* _Aim of the task_
Show every line in the saved entries below that contains the string "Cristo", matching case exactly.

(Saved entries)
..............................

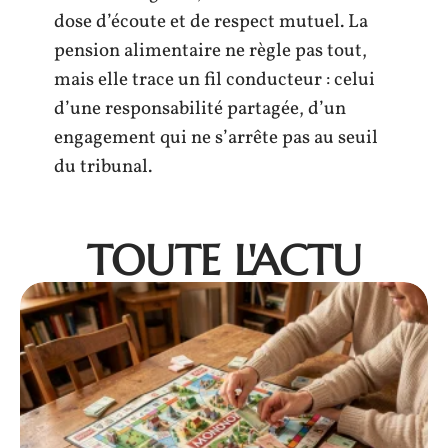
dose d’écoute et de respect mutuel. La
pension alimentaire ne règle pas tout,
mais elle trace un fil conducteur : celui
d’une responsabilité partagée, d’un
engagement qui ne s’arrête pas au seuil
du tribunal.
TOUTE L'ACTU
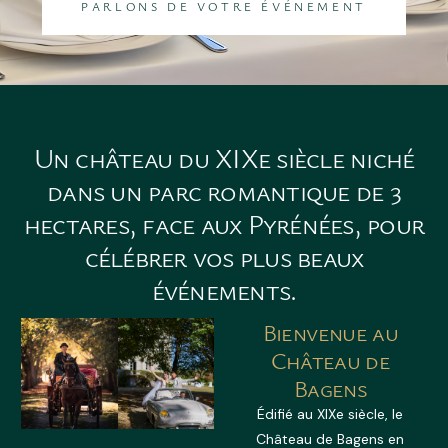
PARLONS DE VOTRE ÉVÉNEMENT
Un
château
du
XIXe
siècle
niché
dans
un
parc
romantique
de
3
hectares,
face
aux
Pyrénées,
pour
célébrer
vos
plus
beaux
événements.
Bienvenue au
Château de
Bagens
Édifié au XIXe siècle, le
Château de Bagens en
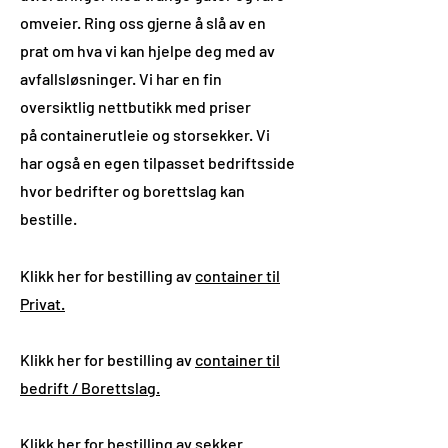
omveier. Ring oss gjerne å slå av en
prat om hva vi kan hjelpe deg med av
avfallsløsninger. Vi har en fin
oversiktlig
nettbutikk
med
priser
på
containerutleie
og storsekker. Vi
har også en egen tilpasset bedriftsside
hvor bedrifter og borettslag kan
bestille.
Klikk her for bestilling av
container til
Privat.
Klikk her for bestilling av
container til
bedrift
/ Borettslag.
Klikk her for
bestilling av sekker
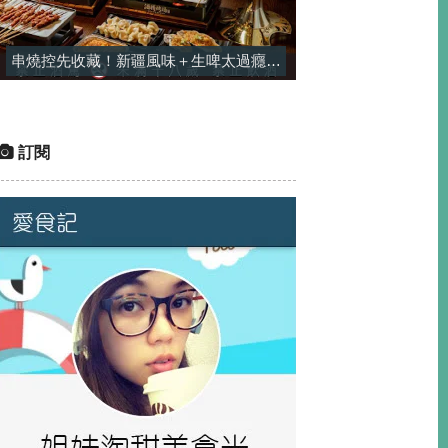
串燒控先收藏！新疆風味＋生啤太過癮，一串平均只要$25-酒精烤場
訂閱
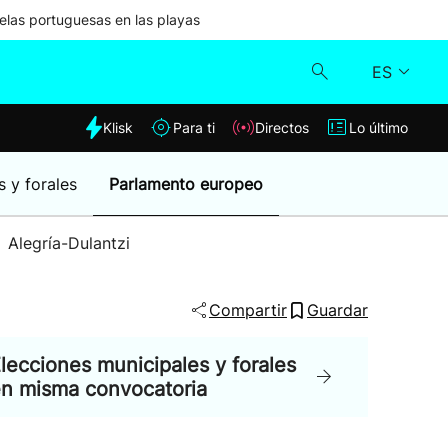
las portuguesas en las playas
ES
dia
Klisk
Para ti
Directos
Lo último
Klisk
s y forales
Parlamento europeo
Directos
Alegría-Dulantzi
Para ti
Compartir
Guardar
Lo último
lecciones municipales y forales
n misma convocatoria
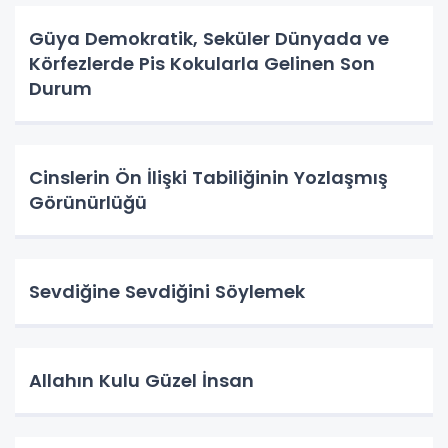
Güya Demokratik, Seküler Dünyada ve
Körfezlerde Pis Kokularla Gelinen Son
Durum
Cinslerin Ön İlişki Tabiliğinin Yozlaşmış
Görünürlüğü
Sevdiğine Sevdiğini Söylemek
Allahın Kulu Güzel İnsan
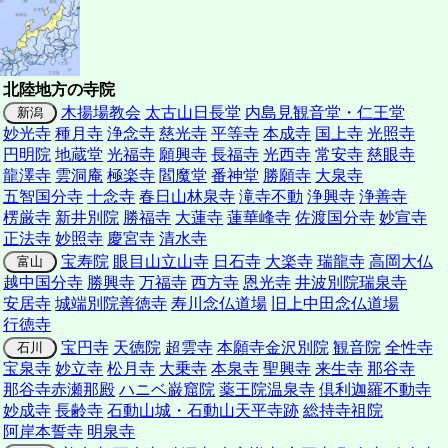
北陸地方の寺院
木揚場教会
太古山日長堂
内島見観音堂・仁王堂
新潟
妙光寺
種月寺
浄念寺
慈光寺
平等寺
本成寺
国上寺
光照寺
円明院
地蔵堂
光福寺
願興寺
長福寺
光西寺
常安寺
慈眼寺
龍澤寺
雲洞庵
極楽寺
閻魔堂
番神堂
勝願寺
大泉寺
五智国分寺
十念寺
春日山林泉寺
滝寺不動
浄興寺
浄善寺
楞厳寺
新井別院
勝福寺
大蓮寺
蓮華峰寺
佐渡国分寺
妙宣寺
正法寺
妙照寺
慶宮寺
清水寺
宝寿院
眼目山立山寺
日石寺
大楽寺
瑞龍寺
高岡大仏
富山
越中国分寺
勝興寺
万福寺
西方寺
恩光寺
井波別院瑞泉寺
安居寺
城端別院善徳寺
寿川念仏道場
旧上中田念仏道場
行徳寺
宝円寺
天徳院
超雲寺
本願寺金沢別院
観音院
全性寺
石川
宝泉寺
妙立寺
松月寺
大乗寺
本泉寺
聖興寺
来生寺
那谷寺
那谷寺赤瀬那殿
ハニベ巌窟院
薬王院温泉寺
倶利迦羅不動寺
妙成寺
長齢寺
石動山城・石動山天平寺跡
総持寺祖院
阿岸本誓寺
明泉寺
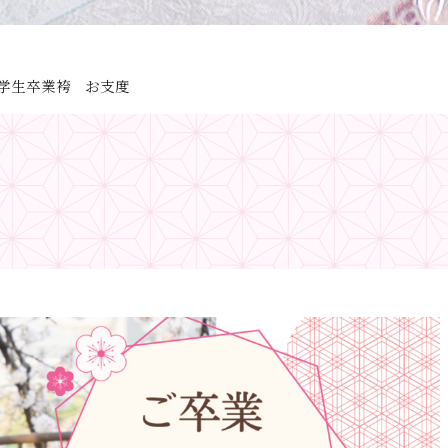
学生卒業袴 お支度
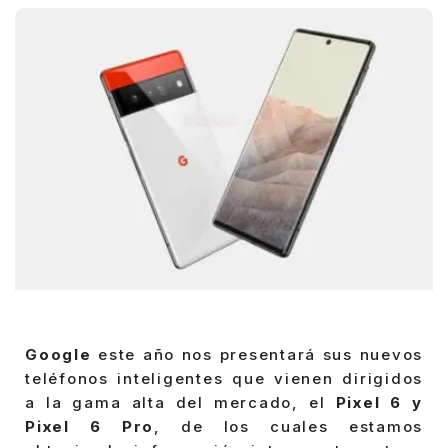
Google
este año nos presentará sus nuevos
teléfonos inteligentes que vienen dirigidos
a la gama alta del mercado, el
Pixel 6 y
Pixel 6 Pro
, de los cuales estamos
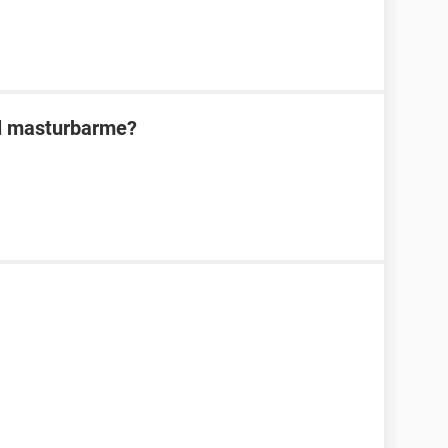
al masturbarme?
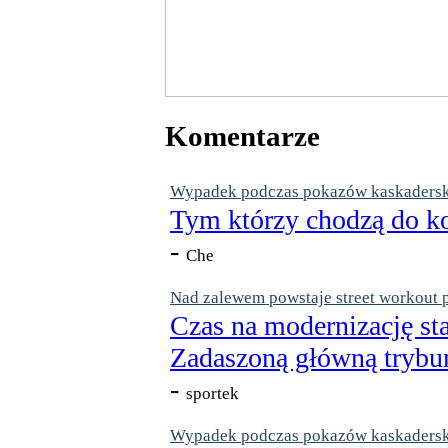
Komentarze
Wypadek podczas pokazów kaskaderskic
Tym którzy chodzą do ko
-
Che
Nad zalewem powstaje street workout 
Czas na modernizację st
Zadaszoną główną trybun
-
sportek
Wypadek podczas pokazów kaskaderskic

..............................

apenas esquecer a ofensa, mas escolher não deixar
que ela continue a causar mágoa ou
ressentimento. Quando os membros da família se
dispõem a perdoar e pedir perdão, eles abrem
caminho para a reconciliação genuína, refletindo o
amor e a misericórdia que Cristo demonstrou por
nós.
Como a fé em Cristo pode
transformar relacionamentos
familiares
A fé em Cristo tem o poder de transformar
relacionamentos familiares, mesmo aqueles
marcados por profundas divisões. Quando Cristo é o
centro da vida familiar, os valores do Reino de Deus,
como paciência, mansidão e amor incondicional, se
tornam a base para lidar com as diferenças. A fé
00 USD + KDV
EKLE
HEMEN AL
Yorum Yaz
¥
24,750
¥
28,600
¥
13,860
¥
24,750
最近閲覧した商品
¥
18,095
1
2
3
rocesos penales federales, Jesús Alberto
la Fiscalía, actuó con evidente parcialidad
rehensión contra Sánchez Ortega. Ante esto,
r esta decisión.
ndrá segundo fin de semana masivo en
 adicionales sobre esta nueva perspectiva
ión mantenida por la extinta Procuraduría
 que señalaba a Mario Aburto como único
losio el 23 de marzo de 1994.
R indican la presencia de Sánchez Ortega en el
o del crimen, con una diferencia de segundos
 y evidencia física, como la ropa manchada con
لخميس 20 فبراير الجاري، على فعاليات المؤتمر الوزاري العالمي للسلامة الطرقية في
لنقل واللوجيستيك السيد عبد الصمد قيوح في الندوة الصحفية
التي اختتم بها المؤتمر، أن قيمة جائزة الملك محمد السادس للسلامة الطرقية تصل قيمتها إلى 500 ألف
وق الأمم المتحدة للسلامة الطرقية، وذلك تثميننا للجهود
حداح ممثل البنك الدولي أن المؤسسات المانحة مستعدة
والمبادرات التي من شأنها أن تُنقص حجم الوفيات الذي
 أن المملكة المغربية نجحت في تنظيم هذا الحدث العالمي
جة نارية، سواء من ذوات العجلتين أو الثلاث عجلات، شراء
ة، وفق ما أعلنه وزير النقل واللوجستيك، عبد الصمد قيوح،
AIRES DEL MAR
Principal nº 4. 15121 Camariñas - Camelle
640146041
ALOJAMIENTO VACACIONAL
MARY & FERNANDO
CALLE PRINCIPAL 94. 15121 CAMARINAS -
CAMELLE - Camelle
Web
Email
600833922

..............................

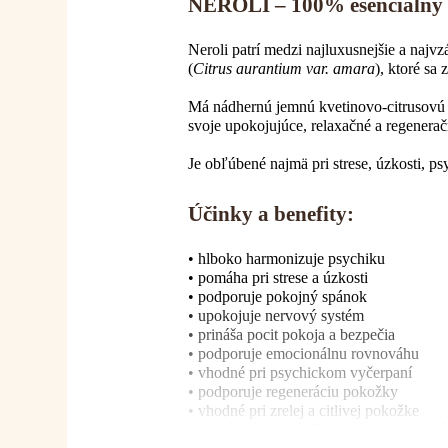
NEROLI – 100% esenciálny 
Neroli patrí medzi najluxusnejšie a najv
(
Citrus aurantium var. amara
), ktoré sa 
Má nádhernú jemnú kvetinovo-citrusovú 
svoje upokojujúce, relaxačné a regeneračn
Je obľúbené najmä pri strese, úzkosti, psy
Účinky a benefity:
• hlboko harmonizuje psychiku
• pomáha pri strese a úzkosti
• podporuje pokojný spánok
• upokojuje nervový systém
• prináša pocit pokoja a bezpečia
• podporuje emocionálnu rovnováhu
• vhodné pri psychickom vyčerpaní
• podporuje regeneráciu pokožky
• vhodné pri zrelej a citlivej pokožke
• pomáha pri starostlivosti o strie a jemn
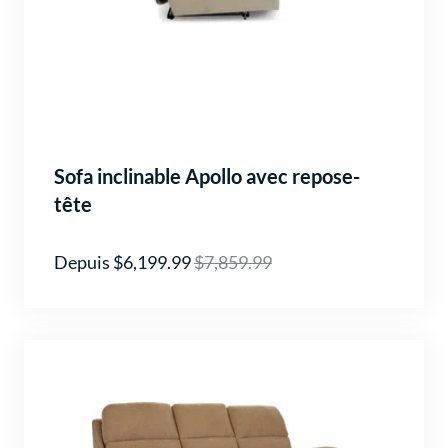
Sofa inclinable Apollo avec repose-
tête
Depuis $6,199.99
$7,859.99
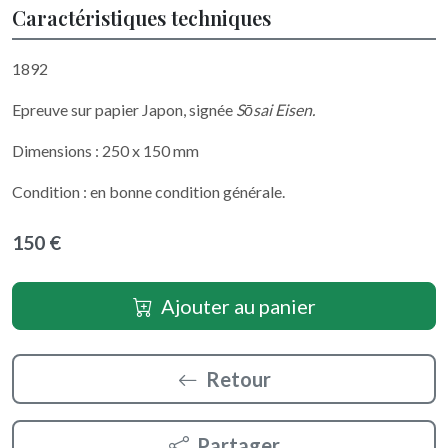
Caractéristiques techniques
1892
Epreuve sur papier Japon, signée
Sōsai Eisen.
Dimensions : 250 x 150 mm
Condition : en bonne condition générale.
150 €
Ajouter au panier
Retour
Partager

..............................

* _Answer space_
amor e a misericórdia que Cristo demonstrou por
Como a fé em Cristo pode
A fé em Cristo tem o poder de transformar
marcados por profundas divisões. Quando Cristo é o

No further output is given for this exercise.